Every academic interviewed for this article feels the same. "No other technology has had the power to change us like this," says Erick Ramirez.
Guillaume Moreau, a computer science teacher at Centrale Nantes, offers a similar take. "The fact that virtual reality can be used to relieve pain or treat phobias lis is proof that it can change our behavior," he says.
Starting two years ago, the French Agency for Food, Environmental and Occupational Health & Safety (ANSES) began looking into the subject as well. The body assembled a working group of 12 experts, and expects to issue its conclusions next year. ANSES was motivated to do the search by "the potential for psychosocial and physiological impacts."
For that very reason, academics like Michael Madary, Thomas K. Metzinger and Erick Ramirez are beginning to urge codes of conduct: "Any experiment considered unethical if carried out in real life, such as simulating rape or torture, should be prohibited in virtual reality," says Ramirez.

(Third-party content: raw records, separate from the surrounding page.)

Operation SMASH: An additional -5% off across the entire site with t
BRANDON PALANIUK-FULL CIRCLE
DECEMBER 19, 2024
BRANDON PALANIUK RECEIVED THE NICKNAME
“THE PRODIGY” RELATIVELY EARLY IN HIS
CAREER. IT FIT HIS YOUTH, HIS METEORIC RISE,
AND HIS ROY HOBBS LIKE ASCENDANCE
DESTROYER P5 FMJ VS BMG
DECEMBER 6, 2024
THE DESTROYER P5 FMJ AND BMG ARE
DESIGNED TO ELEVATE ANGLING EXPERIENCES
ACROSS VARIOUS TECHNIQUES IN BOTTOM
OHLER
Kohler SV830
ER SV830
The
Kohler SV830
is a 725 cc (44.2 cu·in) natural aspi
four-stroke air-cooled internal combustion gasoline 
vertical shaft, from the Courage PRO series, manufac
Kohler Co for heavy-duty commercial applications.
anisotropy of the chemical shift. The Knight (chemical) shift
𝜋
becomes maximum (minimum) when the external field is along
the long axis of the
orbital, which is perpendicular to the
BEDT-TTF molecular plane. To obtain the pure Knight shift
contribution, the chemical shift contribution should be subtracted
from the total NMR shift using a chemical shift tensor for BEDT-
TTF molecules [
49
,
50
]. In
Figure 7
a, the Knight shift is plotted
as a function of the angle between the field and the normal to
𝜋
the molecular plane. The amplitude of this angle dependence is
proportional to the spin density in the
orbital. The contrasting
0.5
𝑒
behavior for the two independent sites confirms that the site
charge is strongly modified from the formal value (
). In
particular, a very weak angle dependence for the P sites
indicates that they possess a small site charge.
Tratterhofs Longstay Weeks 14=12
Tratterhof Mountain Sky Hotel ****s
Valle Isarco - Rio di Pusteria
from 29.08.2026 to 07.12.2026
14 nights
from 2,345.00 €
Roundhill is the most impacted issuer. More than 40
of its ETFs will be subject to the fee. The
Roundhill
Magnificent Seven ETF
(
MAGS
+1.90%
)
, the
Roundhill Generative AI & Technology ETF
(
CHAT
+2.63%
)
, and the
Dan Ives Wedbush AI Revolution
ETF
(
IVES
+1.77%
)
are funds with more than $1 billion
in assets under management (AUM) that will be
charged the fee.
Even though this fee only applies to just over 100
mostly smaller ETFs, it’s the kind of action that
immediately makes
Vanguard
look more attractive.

Doctors should take precautions too, says Fanny Lévy, a psychiatrist in Paris and founder of the company MyReVe, which specializes in the use of virtual reality to help people tackle their fears. "Virtual reality is not a magic wand that can be used in any way to solve all problems," she warns. "Hiding behind a phobia can be real psychiatric pathology."

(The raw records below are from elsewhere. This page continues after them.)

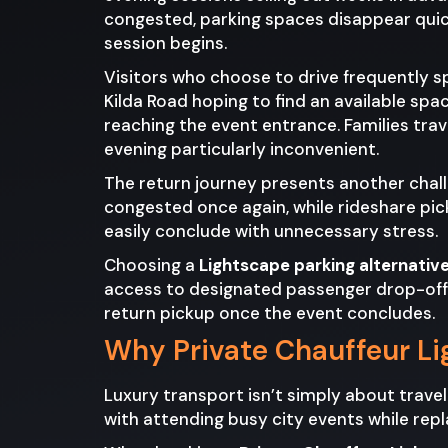
congested, parking spaces disappear quick
session begins.
Visitors who choose to drive frequently s
Kilda Road hoping to find an available spa
reaching the event entrance. Families travel
evening particularly inconvenient.
The return journey presents another chal
congested once again, while rideshare pic
easily conclude with unnecessary stress.
Choosing a
Lightscape parking alternativ
access to designated passenger drop-off a
return pickup once the event concludes.
Why Private Chauffeur Li
Luxury transport isn’t simply about trave
with attending busy city events while repla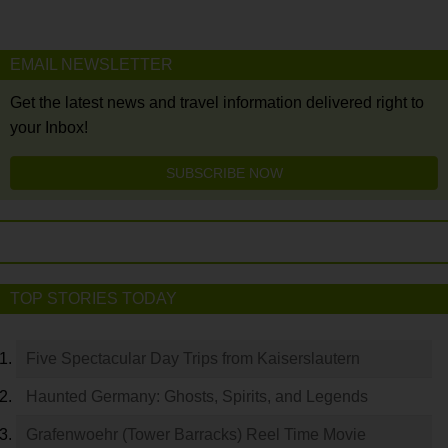
EMAIL NEWSLETTER
Get the latest news and travel information delivered right to
your Inbox!
SUBSCRIBE NOW
TOP STORIES TODAY
Five Spectacular Day Trips from Kaiserslautern
Haunted Germany: Ghosts, Spirits, and Legends
Grafenwoehr (Tower Barracks) Reel Time Movie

In companies, training managers are treading carefully as well. "Can we agree that making employees immerse themselves in a virtual reality scenario will likely psychological trauma?" asks Alexandre Chiriac, head of the Digital Learning & Innovation department at Air France.

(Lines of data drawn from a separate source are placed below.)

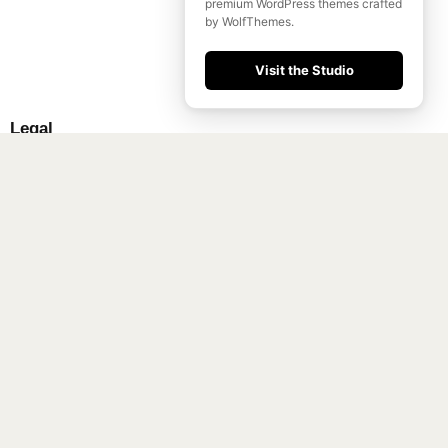
premium WordPress themes crafted
by WolfThemes.
Visit the Studio
Legal
Terms & Conditions
Privacy Policy
FAQ
Support
Community
About
Shop
Get Tickets
Press
Social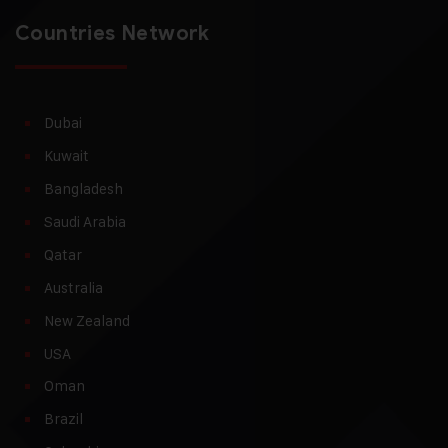
Countries Network
Dubai
Kuwait
Bangladesh
Saudi Arabia
Qatar
Australia
New Zealand
USA
Oman
Brazil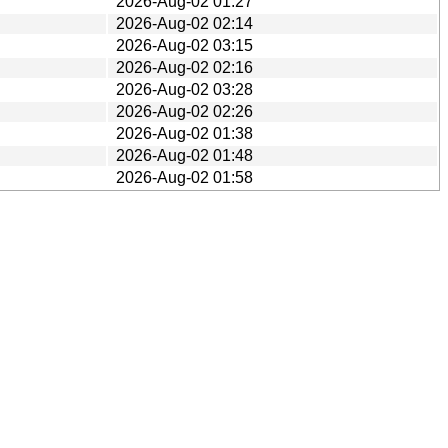
2026-Aug-02 01:27
2026-Aug-02 02:14
2026-Aug-02 03:15
2026-Aug-02 02:16
2026-Aug-02 03:28
2026-Aug-02 02:26
2026-Aug-02 01:38
2026-Aug-02 01:48
2026-Aug-02 01:58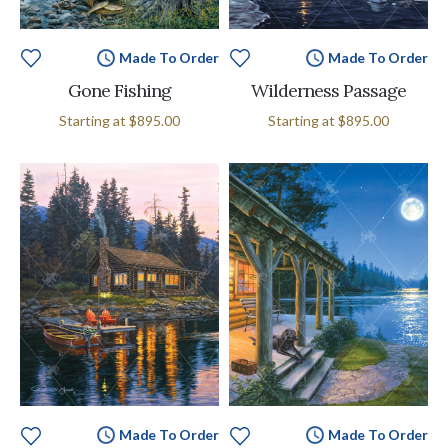
Made To Order
Made To Order
Gone Fishing
Wilderness Passage
Starting at
$895.00
Starting at
$895.00
Made To Order
Made To Order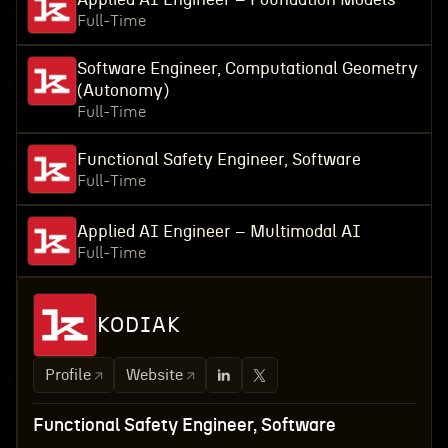
Full-Time
Software Engineer, Computational Geometry
(Autonomy)
Full-Time
Functional Safety Engineer, Software
Full-Time
Applied AI Engineer – Multimodal AI
Full-Time
KODIAK
Profile
Website
Functional Safety Engineer, Software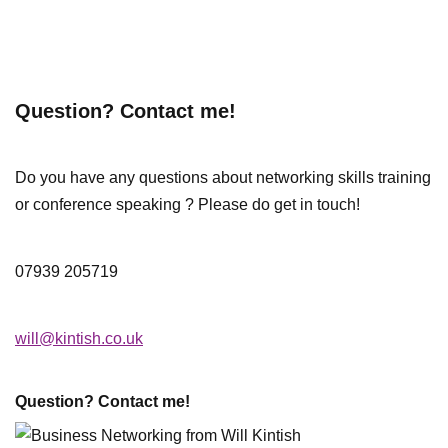
Question? Contact me!
Do you have any questions about networking skills training
or conference speaking ? Please do get in touch!
07939 205719
will@kintish.co.uk
Question? Contact me!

Virtual reality training may actually be riskier than traditional training.
Chiriac"s concern brings to mind the case of one telecom operator who used virtual reality to train its agents. As part of the immersion experience, employees had to climb to the top of 15-meter pylons. If they didn't fasten their carabiners properly, they fell into a void. The fall was only virtual, of course, but some users, nevertheless, described the training as traumatizing.
An additional concern is data protection. "Virtual reality training may actually be riskier than traditional training because during these sessions, the user's data is collected and stored," says Alexandre Embry, head of immersive technologies at Capgemini consultants. "There need to be strict confidentiality rules in place to guarantee the confidentiality of the information collected."
Yet another question is how content developers might regulate themselves going forward. European video game creators once had a classification system in place called PEGI, short for Pan European Game Information. Some say the virtual reality industry should take a similar approach, and in France, an association of producers called the GIE VR Connection did just that by publishing what it calls a Recommendation Charter.
A survey carried out by the polling firm Ipsos and the CNC (National Center for Cinema and Animated Images) found that so far, only 6.5% of French people own a virtual reality headset. But falling prices could be a game-changer. But while Oculus Quest, HTC Vive or PlayStation VR may seem like tempting gift ideas, all of the experts interviewed for this article urge caution.
Risk are especially relevant for children under 12, who quite simply shouldn't use the technology. For one thing, children's visual systems are more sensitive to blue screens. But also, according to psychiatrist Fanny Lévy, they "don't process virtual information in the same way as adults, because their brains are not yet mature."
Bahman Ajang, a psychologist and one of the authors of the GIE VR Connection recommendations charter, says that virtual reality impacts the brain in much the same way as hypnosis. The technology puts us in a trance, whereby the brain becomes so absorbed by the virtual experience that it pushes the real world to the background, and we become disassociated, and even lose track of time, Ajang explains. We submit, in other words, to the illusion.